Fascinatingly, Airbnb’s response was to trumpet their back office tools for owners as the key to its future success, criticising Booking.com’s lack of investment in its own tools and resulting inconsistency of customer experience.
Airbnb issued an open challenge, that unless the major OTA’s invested at least 5% of its marketing budget into these tools, the peer-to-peer giant would win this crucial battle.
From a consumer point of view, I personally think Airbnb’s back office experience is far superior to Booking’s, with customers being put into direct contact with owners by phone or chat tools within the Airbnb app.
This creates a much easier dialogue with owners than Booking’s more traditional email route.
I’ve never been left waiting outside an Airbnb property but have several times struggled to get access to properties booked via Booking.com.
Given the importance of customer retention in controlling ever escalating Google or aggregators’ marketing costs, the UK’s beach holiday OTA community may need to take note and look at its own back office tools as a means of delivering competitor advantage.
How long before we see OTA apps offering online check-in for all low cost carriers and tracking technology to show how far away a coach is from picking up customers from their hotel to take them back to the airport?
Customers may also want to use the same app to book in resort restaurants or attractions, using consolidated consumer reviews of other like-minded UK guests, who have stayed in the same hotel previously.
Why not combine the provision of a 24-hour duty office with tools to help customers access medical assistance via virtual doctors over skype and app tools to capture medical expenses and assist with insurance claims?
The options are many and the bottom line is that when you are operating in a commodity market place, where competitors can source the same hotels at the same costs, it’s going to be a race to the bottom in terms of margin, unless brand loyalty can be created.
Ironically, in its core city hotel market Booking.com is a market leader in this art, using its higher frequency of booking, to drive stickiness via its secure retention of credit card details and clever suggestive marketing.
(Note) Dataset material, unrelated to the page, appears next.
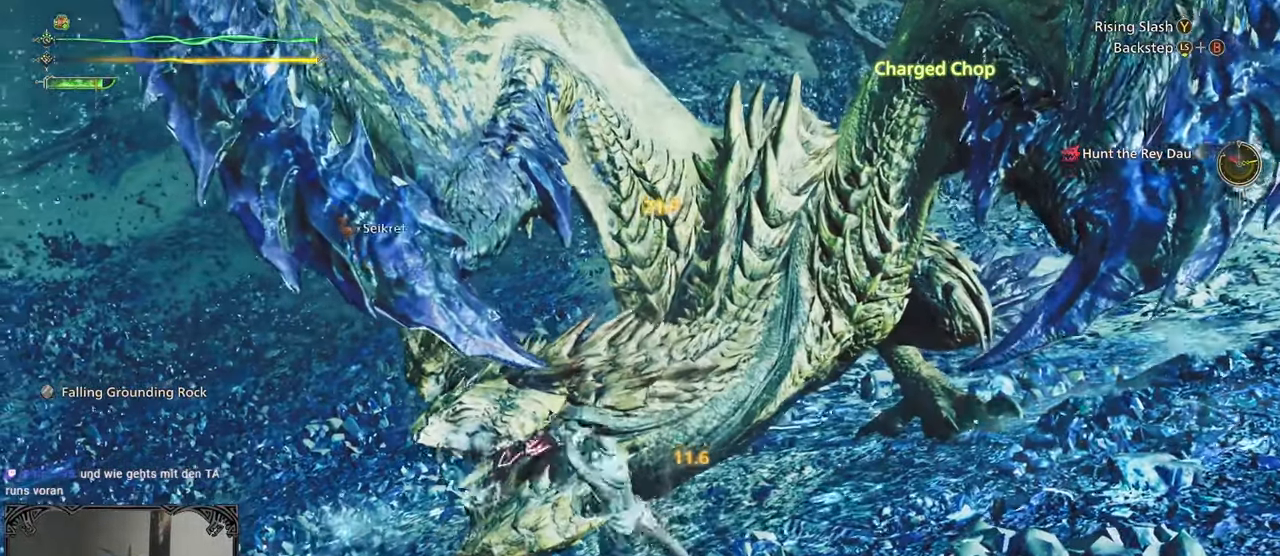
{"dt_ms": 500, "buttons": ["Y"], "left_stick": "up-right", "right_stick": "center", "button_events": [[333, "Y", "down"]]}
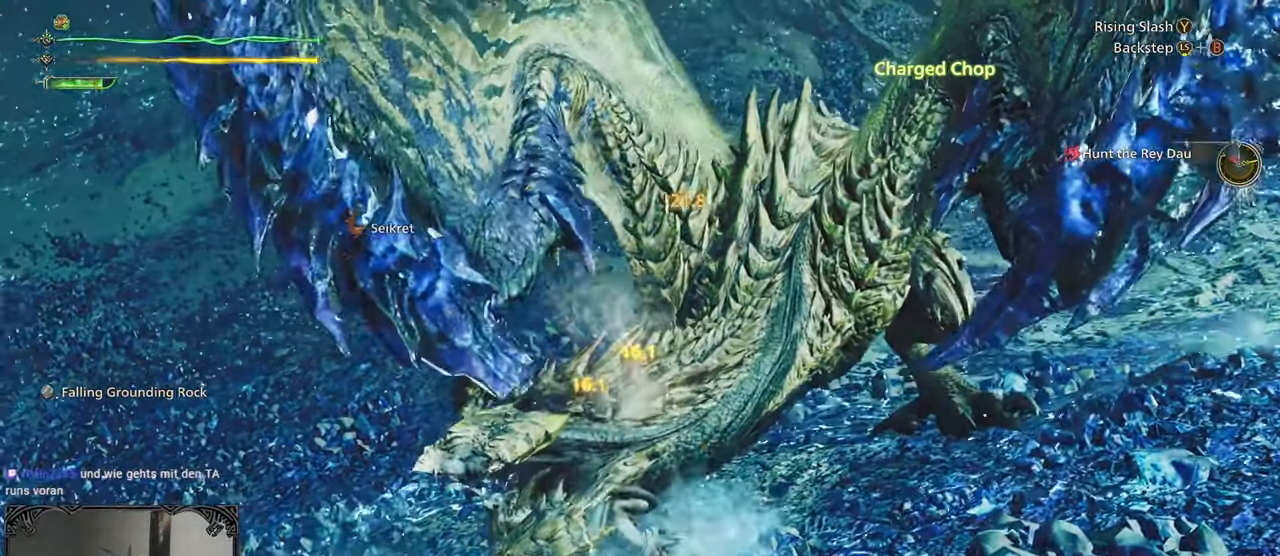
{"dt_ms": 500, "buttons": ["Y"], "left_stick": "up-right", "right_stick": "center", "button_events": [[67, "Y", "up"], [167, "Y", "down"], [233, "Y", "up"], [317, "Y", "down"], [400, "Y", "up"], [450, "Y", "down"]]}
However, in the beach sector, like most UK OTAs, it is guilty of the so-called ‘Tarmac wave’.
This is where an OTA lavishes care and attention on the booking journey and pre-departure communication, but then waves goodbye at the airport and simply hopes that the most crucial part of the purchase – the holiday itself – goes well.
In-resort experience is crucial to holiday enjoyment and this is where traditional tour operators like Tui score massively over OTA’s, with their extensive in-resort infrastructure and customer care.
In the past, concerns about principal status and triggering higher VAT liabilities have caused OTA’s to steer well clear of operating in-resort structures and consolidated third party services like Destination Care, which I invested my own cash in before it failed and was written off as being ahead of its time.
However, has that time finally arrived? Possibly, but I think it will be a while before the back end, drives the OTA car.